I then turned to the rules to see how to proceed. In Illinois, the rules do not specifically state that one has to be "civil." There are however a series of standards that are important and that can have real consequences. For example, under rule 3.3 (11) of the Illinois rules of professional responsibility, lawyers are forbidden to "refuse to accede to reasonable requests of opposing counsel that do not prejudice the rights of the client."

Also, under the ABA Model Rules (reflected in the Illinois rules), lawyers are forbidden to engage in "conduct that is prejudicial to the administration of justice" (see Model Rule 8.4(d)).

When lawyers act disruptively or who willfully obstruct a trial, they can face a wide range of sanctions.1 When a sanction is appropriate, contempt appears to be the most frequently used one.2

However, if the case rises to this level, lawyers who are held in contempt during trial can in fact face formal disciplinary proceedings later on for the same conduct.3

Armed with this information, I contemplated the implications of the situation for the case. I decided to go straight ahead with our litigation plan, since so far we had won all three motions. If need be, I was ready to bring the matter before the judge and have a meeting in chambers. It seemed absolutely unreasonable to me that I was not able to speak with opposing counsel.

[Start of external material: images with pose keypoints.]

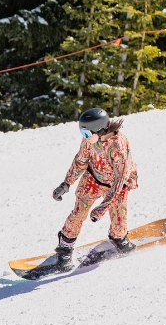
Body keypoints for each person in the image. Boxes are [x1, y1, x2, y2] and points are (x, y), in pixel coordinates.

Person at [51, 108, 139, 266]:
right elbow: (80, 161)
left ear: (99, 130)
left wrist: (103, 208)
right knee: (78, 213)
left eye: (85, 133)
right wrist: (66, 183)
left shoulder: (118, 145)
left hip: (116, 186)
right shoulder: (89, 140)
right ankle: (65, 248)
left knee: (119, 221)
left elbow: (120, 180)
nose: (83, 137)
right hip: (93, 179)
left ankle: (118, 237)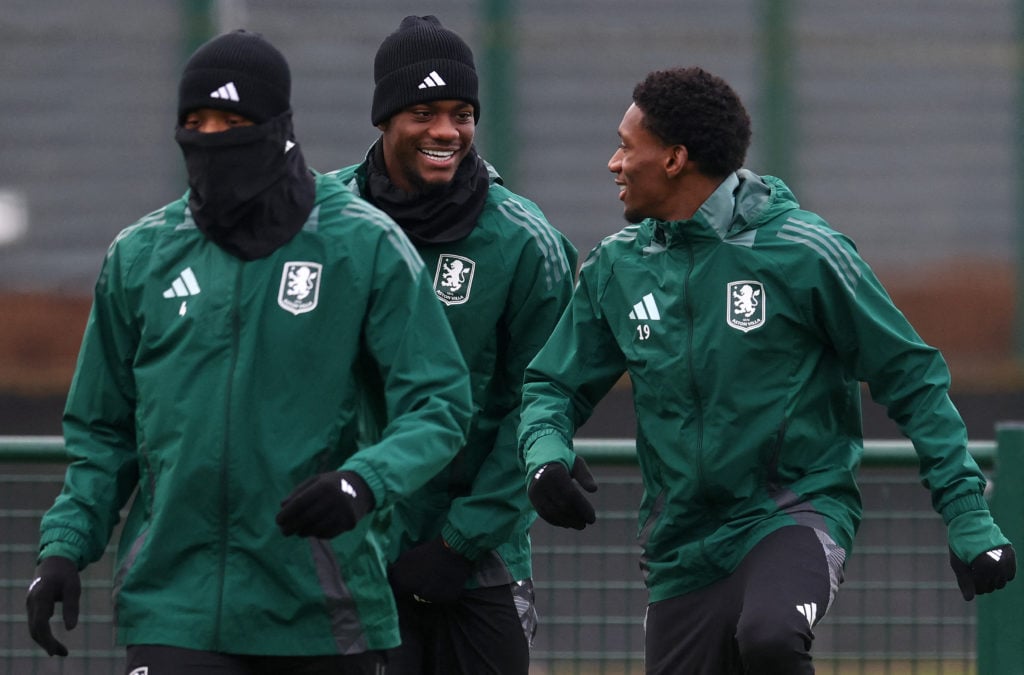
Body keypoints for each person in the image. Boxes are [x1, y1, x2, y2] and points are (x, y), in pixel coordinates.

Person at [518, 66, 1016, 674]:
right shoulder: (616, 268)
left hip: (791, 512)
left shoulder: (805, 252)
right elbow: (553, 384)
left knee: (772, 636)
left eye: (627, 146)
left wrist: (967, 513)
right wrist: (544, 452)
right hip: (680, 548)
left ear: (674, 159)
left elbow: (911, 375)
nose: (613, 163)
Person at [25, 29, 473, 675]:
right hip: (173, 606)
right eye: (195, 122)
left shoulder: (361, 244)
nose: (212, 137)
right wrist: (63, 549)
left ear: (278, 127)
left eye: (232, 121)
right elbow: (102, 432)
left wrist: (362, 481)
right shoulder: (140, 256)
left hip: (319, 604)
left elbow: (438, 402)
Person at [329, 15, 577, 674]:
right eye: (423, 111)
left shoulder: (526, 244)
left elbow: (543, 400)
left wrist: (459, 541)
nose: (446, 131)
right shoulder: (320, 221)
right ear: (383, 117)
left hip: (478, 559)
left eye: (462, 112)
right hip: (346, 549)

Even if all of our communication was in writing, via letter of fax, there would need to be some verbal contact. How can one negotiate with another person that refuses to talk to you? This attitude is contrary to the spirit of doing what is best for your client.

At the next hearing I showed up and the woman was already in the court room. I went straight toward her and very amicably asked her how she was doing. She said OK and looked at me quite surprised (I guess she expected me to be rude to her). I came right out with it and told her: "I have called you a number of times, but was never able to speak with you about what happened. I want to make certain that I was clear in what was agreed. I thought out agreement was this but please tell me if I was mistaken. We are going to run into each other in court and I want to make sure where we stand with each other."

She was very nervous. She told me that she was herself new to the practice and that her boss was just very over protective of her. She tiptoed around the issue and never directly addressed whether there had been a mistake or not. However, she said there were no issues and we could proceed.

I decided to take it at face value and from this point forth the case proceeded amicably, until its conclusion. We both pretended that nothing had happened.

However, to this day, I don't understand what that ranting was about. Maybe the lawyer was under too much pressure, but the again maybe it was just a tactic.

I have since been involved in many more cases and have yet to find another lawyer who would behave in a similarly outrageous fashion toward me. I fact, I tend to get along quite well with most opposing counsel, even in contentious cases. I am always straight up with them when I think something needs to be decided by the judge and am otherwise quite flexible if I think a matter can be agreed upon.

And I always say: "Feel free to call me anytime."

1 See generally ABA Standards for Criminal Justice 6- 3.5 (2d ed. 1980 Supp. 1986) (listing sanctions for deterring and correcting misconduct of attorneys at trial).

2 See, e.g., In re Evans, 533 A.2d 243, 244 (D.C. 1987) ("in this jurisdiction the traditional method of dealing with contumacious behavior in the courtroom or in the course of a judicial proceeding is to cite the offender for contempt of court.").

3 See e.g., In re Moore, 665 N.E.2d 40 (Ind. 1996); In re Coe, 903 S.W.2d 916 (Mo. 1995); In re Stanley, 507 A.2d 1168 (N.J. 1986); In re Kunstler, 606 N.Y.S.2d 607 (N.Y. App. Div. 1993). See also the ABA.
Standards for Criminal Justice 6-3.5, recommending that trial judges inform appropriate disciplinary bodies of lawyers' misconduct at trial.